BEGIN TASK MATERIAL

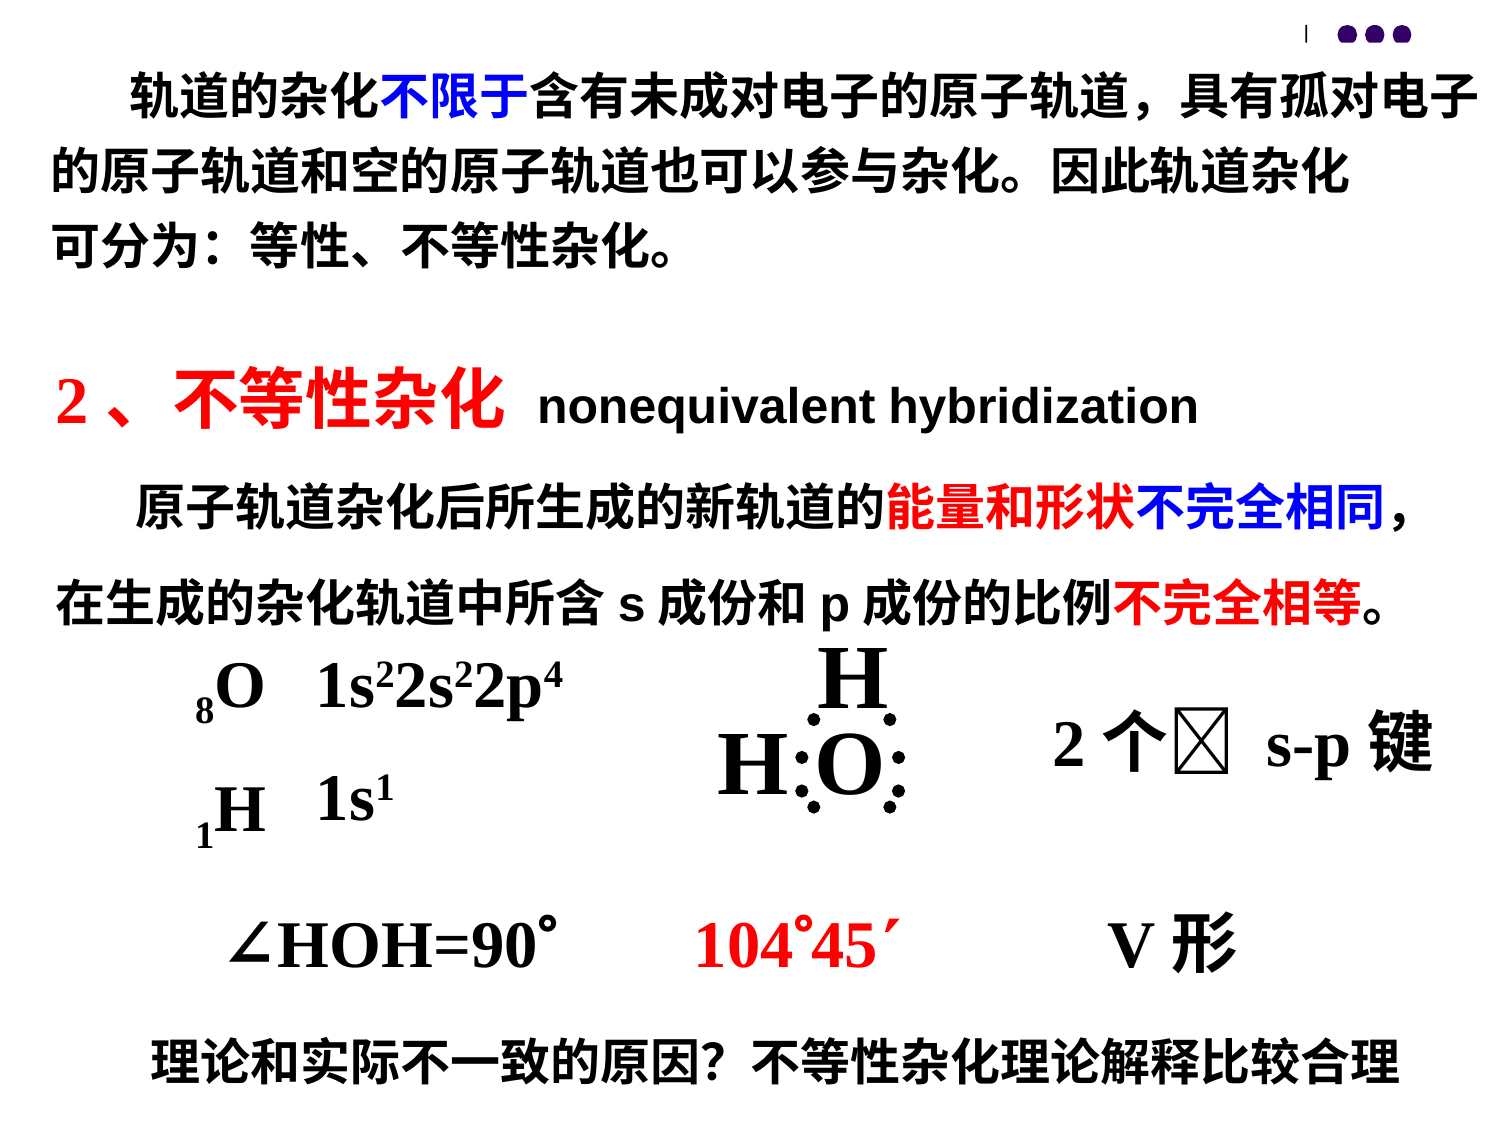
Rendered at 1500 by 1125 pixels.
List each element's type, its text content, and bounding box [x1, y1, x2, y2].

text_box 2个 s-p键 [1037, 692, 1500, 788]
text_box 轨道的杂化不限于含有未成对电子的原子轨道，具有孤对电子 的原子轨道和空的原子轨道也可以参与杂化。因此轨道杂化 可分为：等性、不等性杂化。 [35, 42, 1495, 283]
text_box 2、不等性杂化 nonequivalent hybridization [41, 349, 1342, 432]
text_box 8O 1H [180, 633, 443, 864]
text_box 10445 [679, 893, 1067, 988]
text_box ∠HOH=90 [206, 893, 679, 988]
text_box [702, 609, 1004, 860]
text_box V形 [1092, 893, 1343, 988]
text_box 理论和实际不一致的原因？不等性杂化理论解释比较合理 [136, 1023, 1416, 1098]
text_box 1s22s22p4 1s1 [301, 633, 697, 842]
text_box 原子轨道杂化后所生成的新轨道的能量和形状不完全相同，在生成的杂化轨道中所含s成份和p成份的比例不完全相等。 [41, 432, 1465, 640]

END TASK MATERIAL

WHAT TO PRODUCE:
When you repeat the material above, keep every word exact and leave out the pictures.

WRITTEN ANSWER:
Rendered at 1500 by 1125 pixels.
List each element's type, its text content, and bounding box [x1, y1, x2, y2].

text_box 2个 s-p键 [1037, 692, 1500, 788]
text_box 轨道的杂化不限于含有未成对电子的原子轨道，具有孤对电子 的原子轨道和空的原子轨道也可以参与杂化。因此轨道杂化 可分为：等性、不等性杂化。 [35, 42, 1495, 283]
text_box 2、不等性杂化 nonequivalent hybridization [41, 349, 1342, 432]
text_box 8O 1H [180, 633, 443, 864]
text_box 10445 [679, 893, 1067, 988]
text_box ∠HOH=90 [206, 893, 679, 988]
text_box [702, 609, 1004, 860]
text_box V形 [1092, 893, 1343, 988]
text_box 理论和实际不一致的原因？不等性杂化理论解释比较合理 [136, 1023, 1416, 1098]
text_box 1s22s22p4 1s1 [301, 633, 697, 842]
text_box 原子轨道杂化后所生成的新轨道的能量和形状不完全相同，在生成的杂化轨道中所含s成份和p成份的比例不完全相等。 [41, 432, 1465, 640]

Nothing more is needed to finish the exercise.